WORK INSTRUCTIONS:
Pick out every line in the entries below that contains the string "メーカー系", treating uppercase and lowercase as different.

Top of DATA

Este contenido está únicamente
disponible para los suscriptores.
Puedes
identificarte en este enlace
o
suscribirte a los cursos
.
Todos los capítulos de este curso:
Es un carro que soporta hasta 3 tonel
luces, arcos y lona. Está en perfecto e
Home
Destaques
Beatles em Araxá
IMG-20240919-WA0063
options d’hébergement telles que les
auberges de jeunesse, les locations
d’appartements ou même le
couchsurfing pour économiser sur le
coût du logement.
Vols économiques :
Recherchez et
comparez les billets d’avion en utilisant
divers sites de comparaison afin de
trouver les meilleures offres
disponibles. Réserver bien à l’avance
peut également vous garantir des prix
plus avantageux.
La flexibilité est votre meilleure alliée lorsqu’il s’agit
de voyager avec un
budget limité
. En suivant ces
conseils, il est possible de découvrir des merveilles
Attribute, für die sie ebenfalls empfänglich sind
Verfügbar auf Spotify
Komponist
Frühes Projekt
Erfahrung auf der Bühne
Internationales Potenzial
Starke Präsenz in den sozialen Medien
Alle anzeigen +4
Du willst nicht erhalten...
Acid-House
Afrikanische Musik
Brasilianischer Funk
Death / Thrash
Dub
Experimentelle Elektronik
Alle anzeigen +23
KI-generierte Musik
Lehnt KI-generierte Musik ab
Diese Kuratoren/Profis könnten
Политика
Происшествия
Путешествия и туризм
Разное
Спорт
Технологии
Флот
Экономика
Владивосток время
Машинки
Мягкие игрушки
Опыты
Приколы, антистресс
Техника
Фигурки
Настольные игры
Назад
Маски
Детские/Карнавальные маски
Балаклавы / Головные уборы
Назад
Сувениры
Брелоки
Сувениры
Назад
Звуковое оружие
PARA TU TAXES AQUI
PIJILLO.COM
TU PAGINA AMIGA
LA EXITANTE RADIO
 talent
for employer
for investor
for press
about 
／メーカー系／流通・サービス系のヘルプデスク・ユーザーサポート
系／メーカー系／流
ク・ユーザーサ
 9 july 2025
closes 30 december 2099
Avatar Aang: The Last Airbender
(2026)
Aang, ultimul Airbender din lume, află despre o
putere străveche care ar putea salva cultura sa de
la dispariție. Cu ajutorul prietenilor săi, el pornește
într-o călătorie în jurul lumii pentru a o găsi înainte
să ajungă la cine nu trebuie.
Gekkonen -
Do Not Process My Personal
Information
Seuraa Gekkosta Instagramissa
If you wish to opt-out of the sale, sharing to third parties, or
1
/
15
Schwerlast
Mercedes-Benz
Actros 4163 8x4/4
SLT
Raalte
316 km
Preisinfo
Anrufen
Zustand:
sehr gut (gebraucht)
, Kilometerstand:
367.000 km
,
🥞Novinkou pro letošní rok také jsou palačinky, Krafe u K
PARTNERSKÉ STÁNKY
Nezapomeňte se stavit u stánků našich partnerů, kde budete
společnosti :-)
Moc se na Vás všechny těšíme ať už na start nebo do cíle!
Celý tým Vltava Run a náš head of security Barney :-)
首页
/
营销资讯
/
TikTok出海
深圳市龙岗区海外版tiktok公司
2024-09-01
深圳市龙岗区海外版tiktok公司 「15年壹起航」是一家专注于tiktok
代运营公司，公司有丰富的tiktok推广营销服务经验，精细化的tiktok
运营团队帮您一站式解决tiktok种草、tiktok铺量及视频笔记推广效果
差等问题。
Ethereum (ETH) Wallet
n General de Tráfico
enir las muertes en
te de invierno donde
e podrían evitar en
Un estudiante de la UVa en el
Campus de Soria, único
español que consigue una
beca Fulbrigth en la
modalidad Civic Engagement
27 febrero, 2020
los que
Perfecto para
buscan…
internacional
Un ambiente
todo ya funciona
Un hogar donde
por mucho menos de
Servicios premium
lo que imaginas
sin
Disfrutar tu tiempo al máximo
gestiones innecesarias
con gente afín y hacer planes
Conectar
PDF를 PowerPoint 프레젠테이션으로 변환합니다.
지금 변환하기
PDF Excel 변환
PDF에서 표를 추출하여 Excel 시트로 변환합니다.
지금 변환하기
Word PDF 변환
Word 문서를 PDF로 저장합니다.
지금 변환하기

Bottom of DATA

SOLUTION BELOW:
／メーカー系／流通・サービス系のヘルプデスク・ユーザーサポート
系／メーカー系／流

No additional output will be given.